[WHAT TO DO] Copy each line of the following data that contains "pinky".

[RECORDS PROVIDED]
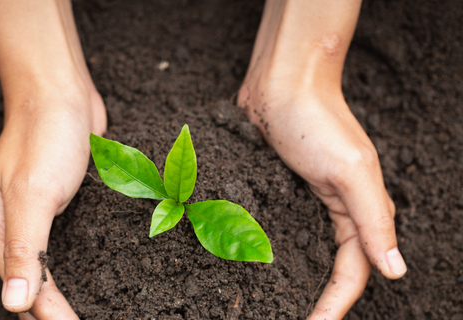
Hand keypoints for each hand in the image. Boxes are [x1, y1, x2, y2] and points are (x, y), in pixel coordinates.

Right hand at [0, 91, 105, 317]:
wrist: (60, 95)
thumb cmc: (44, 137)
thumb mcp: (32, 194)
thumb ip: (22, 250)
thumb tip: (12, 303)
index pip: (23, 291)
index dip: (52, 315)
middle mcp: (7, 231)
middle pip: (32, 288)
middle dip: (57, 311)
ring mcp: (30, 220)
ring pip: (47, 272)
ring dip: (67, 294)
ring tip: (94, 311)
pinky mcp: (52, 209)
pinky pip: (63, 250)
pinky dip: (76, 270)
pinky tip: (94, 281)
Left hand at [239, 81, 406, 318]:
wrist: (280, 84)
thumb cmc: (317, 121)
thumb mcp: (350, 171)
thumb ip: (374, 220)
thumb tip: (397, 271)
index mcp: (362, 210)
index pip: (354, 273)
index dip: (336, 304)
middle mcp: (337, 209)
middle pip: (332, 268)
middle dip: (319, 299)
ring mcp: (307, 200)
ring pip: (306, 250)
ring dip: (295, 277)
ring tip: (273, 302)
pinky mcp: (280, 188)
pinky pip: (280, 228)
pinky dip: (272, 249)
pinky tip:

==

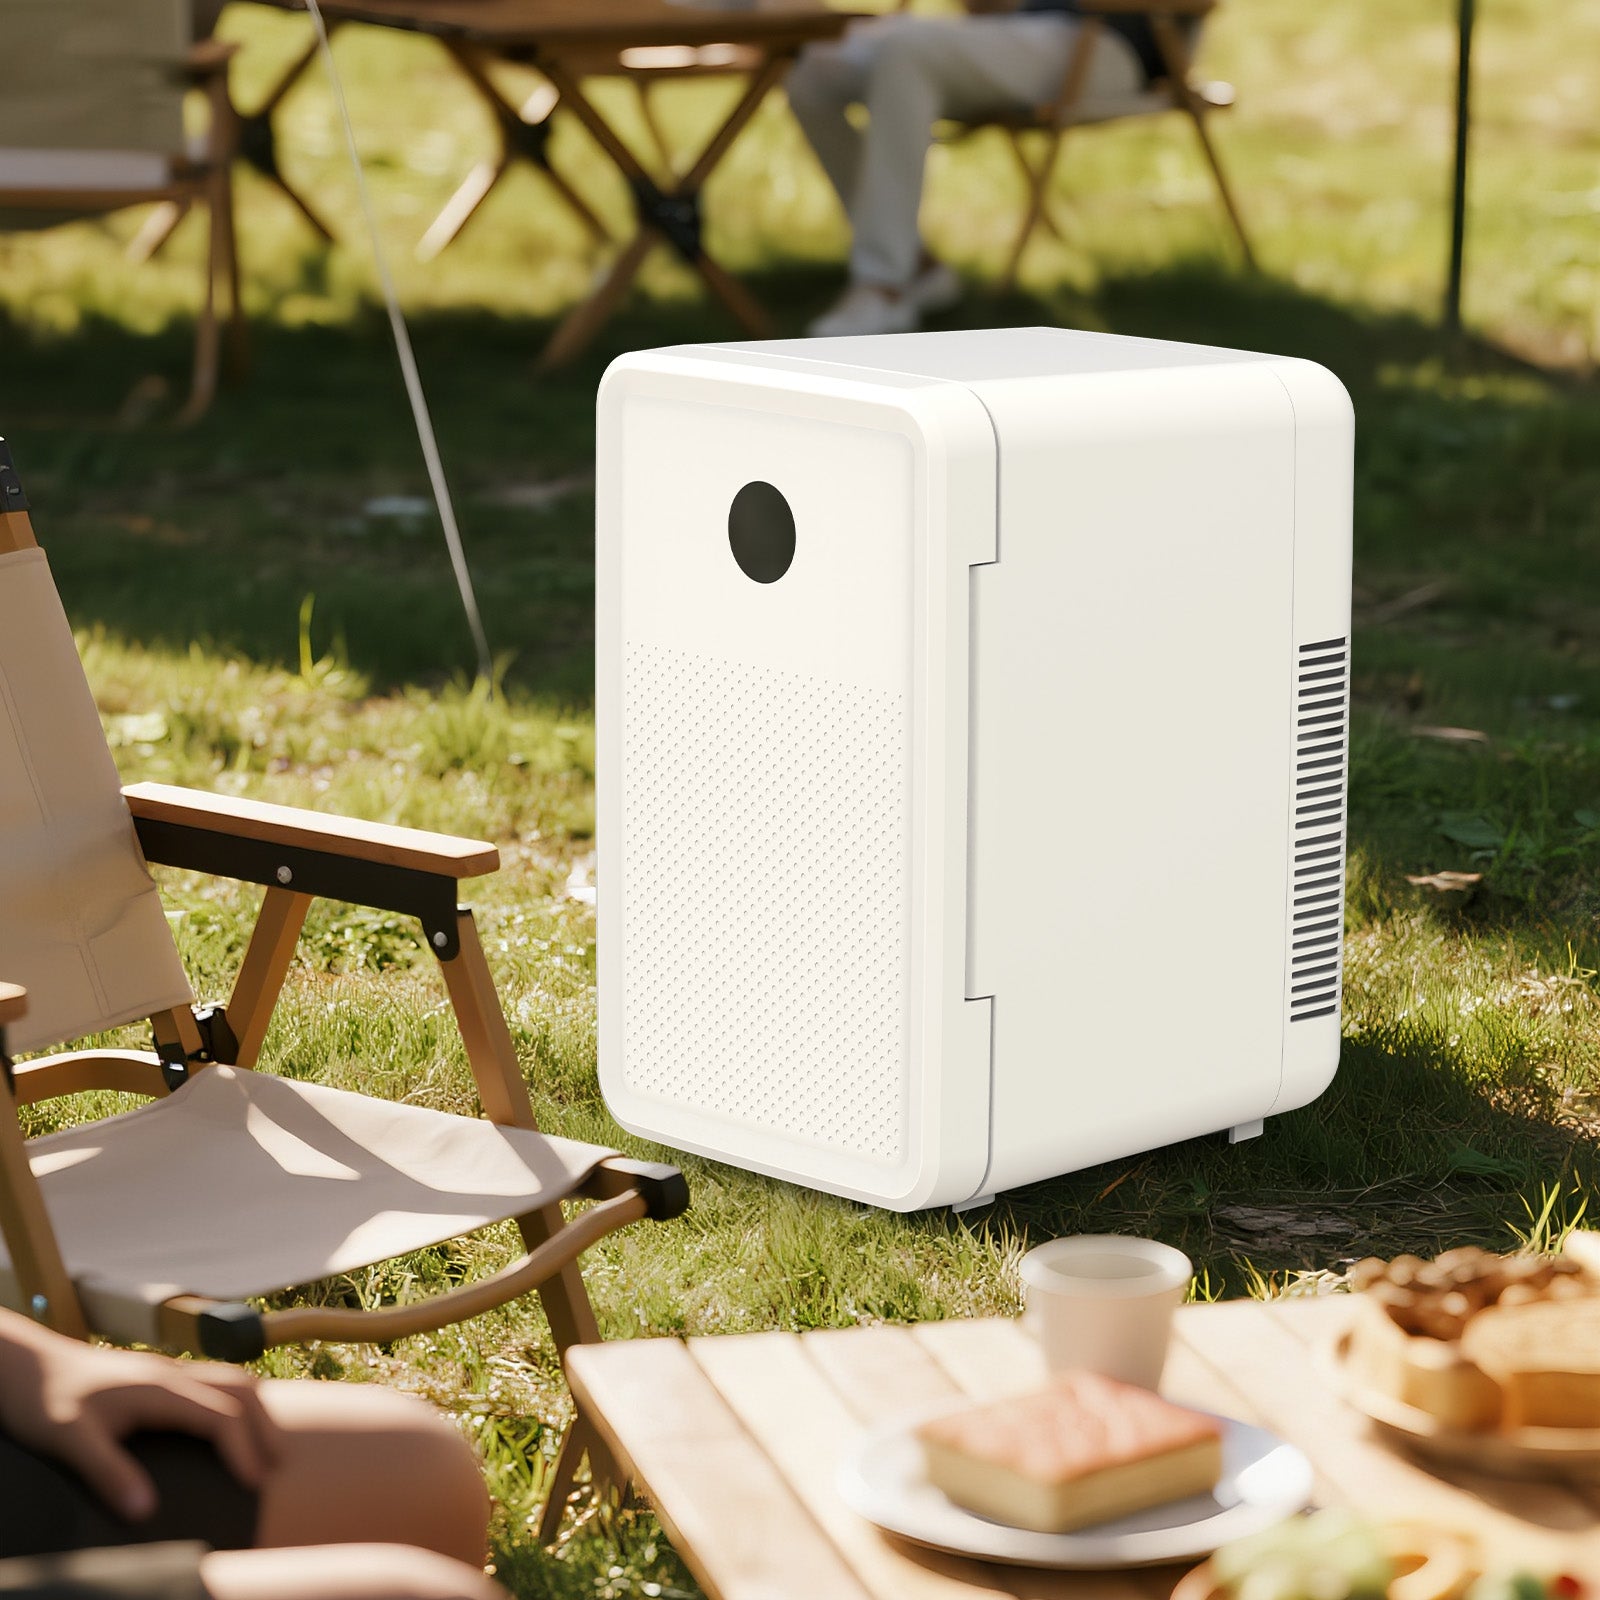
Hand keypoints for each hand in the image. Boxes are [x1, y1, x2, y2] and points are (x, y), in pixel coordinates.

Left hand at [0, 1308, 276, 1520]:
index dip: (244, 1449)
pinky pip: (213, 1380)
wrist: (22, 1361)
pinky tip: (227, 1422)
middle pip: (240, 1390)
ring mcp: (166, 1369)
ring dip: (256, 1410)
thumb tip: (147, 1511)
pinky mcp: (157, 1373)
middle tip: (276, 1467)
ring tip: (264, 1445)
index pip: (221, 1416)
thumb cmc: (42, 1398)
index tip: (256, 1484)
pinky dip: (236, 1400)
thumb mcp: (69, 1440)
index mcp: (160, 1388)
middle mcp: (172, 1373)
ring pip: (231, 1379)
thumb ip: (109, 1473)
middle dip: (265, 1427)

[REPLY TO THE EXERCISE]
pinky mcp: (52, 209)
pinky pip: (63, 250)
pinky dip: (76, 270)
pinky tip: (94, 281)
pinky mcp: (280, 188)
pinky pip: (280, 228)
pinky dip: (272, 249)
pinky tip:
pinky pip: (213, 1380)
pinky tip: (227, 1422)
pinky mcp: (157, 1373)
pinky dip: (236, 1400)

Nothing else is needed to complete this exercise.